▶ _Stored data_
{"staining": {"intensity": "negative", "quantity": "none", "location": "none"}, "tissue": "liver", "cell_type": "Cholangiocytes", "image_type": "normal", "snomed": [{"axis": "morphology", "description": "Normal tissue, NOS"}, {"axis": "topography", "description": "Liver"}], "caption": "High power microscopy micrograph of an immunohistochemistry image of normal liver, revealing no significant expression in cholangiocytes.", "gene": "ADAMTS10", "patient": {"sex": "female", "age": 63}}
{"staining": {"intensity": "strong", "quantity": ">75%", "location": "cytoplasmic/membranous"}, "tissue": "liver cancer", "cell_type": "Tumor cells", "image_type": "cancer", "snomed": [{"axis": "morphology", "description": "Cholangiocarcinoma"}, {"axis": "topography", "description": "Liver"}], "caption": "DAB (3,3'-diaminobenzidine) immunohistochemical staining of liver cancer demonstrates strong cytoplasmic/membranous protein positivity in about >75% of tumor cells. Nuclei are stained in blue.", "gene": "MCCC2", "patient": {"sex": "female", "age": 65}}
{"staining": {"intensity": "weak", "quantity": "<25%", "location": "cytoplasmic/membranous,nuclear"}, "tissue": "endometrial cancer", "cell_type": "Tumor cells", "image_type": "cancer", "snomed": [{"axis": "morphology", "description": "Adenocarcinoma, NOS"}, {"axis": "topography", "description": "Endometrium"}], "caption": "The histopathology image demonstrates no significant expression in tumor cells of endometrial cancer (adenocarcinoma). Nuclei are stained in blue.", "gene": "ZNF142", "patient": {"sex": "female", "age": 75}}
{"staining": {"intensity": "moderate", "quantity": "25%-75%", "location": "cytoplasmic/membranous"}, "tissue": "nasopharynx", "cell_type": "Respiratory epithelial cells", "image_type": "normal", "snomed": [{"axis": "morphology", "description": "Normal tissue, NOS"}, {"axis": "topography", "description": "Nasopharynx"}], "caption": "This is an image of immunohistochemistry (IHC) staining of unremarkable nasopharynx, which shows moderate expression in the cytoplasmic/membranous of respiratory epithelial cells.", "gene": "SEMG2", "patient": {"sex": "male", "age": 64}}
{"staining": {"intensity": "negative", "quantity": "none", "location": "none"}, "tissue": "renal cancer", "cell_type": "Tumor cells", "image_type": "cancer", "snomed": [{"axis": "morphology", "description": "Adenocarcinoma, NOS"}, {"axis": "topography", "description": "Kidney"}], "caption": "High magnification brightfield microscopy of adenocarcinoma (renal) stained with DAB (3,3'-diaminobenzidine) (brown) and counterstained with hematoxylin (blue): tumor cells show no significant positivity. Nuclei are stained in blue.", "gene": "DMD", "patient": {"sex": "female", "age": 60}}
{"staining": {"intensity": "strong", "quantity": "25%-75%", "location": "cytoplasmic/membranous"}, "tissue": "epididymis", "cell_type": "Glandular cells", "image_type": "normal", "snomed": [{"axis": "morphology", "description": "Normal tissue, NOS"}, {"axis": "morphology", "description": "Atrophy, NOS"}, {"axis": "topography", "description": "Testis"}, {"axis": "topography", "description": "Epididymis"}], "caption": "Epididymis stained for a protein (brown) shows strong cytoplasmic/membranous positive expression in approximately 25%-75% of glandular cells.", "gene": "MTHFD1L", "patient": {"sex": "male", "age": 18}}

▶ _Required work_
Each entry above is to be copied out exactly as written.

▶ _Solution for this exercise_
{"staining": {"intensity": "negative", "quantity": "none", "location": "none"}, "tissue": "liver", "cell_type": "Cholangiocytes", "image_type": "normal", "snomed": [{"axis": "morphology", "description": "Normal tissue, NOS"}, {"axis": "topography", "description": "Liver"}], "caption": "High power microscopy micrograph of an immunohistochemistry image of normal liver, revealing no significant expression in cholangiocytes.", "gene": "ADAMTS10", "patient": {"sex": "female", "age": 63}}
{"staining": {"intensity": "strong", "quantity": ">75%", "location": "cytoplasmic/membranous"}, "tissue": "liver cancer", "cell_type": "Tumor cells", "image_type": "cancer", "snomed": [{"axis": "morphology", "description": "Cholangiocarcinoma"}, {"axis": "topography", "description": "Liver"}], "caption": "DAB (3,3'-diaminobenzidine) immunohistochemical staining of liver cancer demonstrates strong cytoplasmic/membranous protein positivity in about >75% of tumor cells. Nuclei are stained in blue.", "gene": "MCCC2", "patient": {"sex": "female", "age": 65}}
{"staining": {"intensity": "weak", "quantity": "<25%", "location": "cytoplasmic/membranous,nuclear"}, "tissue": "endometrial cancer", "cell_type": "Tumor cells", "image_type": "cancer", "snomed": [{"axis": "morphology", "description": "Adenocarcinoma, NOS"}, {"axis": "topography", "description": "Endometrium"}], "caption": "The histopathology image demonstrates no significant expression in tumor cells of endometrial cancer (adenocarcinoma). Nuclei are stained in blue.", "gene": "ZNF142", "patient": {"sex": "female", "age": 75}}
{"staining": {"intensity": "moderate", "quantity": "25%-75%", "location": "cytoplasmic/membranous"}, "tissue": "nasopharynx", "cell_type": "Respiratory epithelial cells", "image_type": "normal", "snomed": [{"axis": "morphology", "description": "Normal tissue, NOS"}, {"axis": "topography", "description": "Nasopharynx"}], "caption": "This is an image of immunohistochemistry (IHC) staining of unremarkable nasopharynx, which shows moderate expression in the cytoplasmic/membranous of respiratory epithelial cells.", "gene": "SEMG2", "patient": {"sex": "male", "age": 64}}
{"staining": {"intensity": "negative", "quantity": "none", "location": "none"}, "tissue": "renal cancer", "cell_type": "Tumor cells", "image_type": "cancer", "snomed": [{"axis": "morphology", "description": "Adenocarcinoma, NOS"}, {"axis": "topography", "description": "Kidney"}], "caption": "High magnification brightfield microscopy of adenocarcinoma (renal) stained with DAB (3,3'-diaminobenzidine) (brown) and counterstained with hematoxylin (blue): tumor cells show no significant positivity. Nuclei are stained in blue.", "gene": "DMD", "patient": {"sex": "female", "age": 60}}
{"staining": {"intensity": "strong", "quantity": "25%-75%", "location": "cytoplasmic/membranous"}, "tissue": "epididymis", "cell_type": "Glandular cells", "image_type": "normal", "snomed": [{"axis": "morphology", "description": "Normal tissue, NOS"}, {"axis": "morphology", "description": "Atrophy, NOS"}, {"axis": "topography", "description": "Testis"}, {"axis": "topography", "description": "Epididymis"}], "caption": "Epididymis stained for a protein (brown) shows strong cytoplasmic/membranous positive expression in approximately 25%-75% of glandular cells.", "gene": "MTHFD1L", "patient": {"sex": "male", "age": 18}}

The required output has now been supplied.